TASK ITEM
Copy out every line in the records below that contains the word "dans".

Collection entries
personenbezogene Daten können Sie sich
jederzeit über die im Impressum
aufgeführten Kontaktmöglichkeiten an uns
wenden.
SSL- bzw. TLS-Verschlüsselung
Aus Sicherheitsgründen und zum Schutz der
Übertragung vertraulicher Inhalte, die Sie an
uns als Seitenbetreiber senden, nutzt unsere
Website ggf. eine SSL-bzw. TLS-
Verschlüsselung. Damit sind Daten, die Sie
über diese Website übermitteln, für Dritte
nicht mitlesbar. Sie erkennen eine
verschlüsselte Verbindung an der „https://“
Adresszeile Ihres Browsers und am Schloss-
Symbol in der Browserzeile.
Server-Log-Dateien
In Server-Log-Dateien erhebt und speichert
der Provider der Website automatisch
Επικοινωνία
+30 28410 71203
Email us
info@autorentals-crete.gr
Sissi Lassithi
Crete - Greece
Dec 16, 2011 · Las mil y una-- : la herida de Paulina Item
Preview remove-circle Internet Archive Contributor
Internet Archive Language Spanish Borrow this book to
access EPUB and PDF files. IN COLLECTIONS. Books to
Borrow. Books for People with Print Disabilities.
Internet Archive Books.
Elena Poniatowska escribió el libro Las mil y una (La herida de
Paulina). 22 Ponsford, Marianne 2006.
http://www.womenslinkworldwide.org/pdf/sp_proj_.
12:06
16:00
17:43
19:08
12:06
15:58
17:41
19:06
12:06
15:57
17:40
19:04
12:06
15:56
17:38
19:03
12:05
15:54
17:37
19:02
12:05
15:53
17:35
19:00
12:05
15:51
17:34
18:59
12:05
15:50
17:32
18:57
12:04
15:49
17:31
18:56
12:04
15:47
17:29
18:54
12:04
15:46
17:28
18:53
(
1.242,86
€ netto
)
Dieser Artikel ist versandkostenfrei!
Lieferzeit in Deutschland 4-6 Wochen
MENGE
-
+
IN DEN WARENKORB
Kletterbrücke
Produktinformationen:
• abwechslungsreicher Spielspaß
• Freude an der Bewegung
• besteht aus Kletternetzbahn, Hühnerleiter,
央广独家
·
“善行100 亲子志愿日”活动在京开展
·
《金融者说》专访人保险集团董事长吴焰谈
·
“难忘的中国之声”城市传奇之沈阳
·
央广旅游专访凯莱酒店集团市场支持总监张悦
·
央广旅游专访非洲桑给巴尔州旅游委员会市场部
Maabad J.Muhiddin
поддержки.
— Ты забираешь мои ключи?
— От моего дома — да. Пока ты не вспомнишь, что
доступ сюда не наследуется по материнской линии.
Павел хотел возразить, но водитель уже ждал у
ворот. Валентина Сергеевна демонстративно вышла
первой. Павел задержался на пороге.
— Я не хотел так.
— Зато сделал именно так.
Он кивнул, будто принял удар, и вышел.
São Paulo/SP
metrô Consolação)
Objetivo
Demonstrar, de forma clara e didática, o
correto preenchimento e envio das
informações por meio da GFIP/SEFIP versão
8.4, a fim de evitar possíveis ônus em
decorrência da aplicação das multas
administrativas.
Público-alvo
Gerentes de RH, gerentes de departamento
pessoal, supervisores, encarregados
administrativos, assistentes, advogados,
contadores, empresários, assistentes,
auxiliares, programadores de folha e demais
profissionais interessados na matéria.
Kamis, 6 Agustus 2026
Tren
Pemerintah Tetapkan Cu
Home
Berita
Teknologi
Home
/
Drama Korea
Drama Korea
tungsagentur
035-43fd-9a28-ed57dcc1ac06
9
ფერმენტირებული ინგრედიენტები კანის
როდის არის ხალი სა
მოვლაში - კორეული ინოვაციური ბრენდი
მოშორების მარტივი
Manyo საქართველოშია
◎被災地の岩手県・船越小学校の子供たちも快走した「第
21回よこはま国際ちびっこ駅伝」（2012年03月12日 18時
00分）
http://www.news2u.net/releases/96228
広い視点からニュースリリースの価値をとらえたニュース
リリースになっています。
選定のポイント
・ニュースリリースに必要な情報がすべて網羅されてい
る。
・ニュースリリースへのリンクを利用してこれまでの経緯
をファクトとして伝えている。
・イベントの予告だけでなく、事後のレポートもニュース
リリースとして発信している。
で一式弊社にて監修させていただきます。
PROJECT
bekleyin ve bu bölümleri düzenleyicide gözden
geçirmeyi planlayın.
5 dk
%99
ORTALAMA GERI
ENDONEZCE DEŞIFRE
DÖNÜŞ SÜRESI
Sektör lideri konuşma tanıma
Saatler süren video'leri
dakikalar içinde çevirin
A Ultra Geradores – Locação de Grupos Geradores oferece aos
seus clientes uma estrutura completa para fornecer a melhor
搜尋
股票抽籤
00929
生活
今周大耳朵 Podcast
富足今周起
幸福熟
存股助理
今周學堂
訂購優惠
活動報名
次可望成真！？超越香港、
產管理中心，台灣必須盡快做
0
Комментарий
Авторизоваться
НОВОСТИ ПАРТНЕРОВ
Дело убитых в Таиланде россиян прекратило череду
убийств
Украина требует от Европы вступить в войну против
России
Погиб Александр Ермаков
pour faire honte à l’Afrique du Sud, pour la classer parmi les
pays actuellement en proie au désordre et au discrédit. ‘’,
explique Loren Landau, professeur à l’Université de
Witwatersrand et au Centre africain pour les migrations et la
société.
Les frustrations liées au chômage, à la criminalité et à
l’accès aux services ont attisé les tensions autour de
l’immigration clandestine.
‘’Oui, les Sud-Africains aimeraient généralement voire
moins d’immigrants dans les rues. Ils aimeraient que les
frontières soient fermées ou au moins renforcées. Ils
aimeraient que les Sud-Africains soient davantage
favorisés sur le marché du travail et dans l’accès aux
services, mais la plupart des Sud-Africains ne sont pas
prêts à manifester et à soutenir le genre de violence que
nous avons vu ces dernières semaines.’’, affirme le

EXPECTED ANSWER
moins d’immigrants dans les rues. Ils aimeraient que les
favorisés sur le marché du travail et dans l’accès aux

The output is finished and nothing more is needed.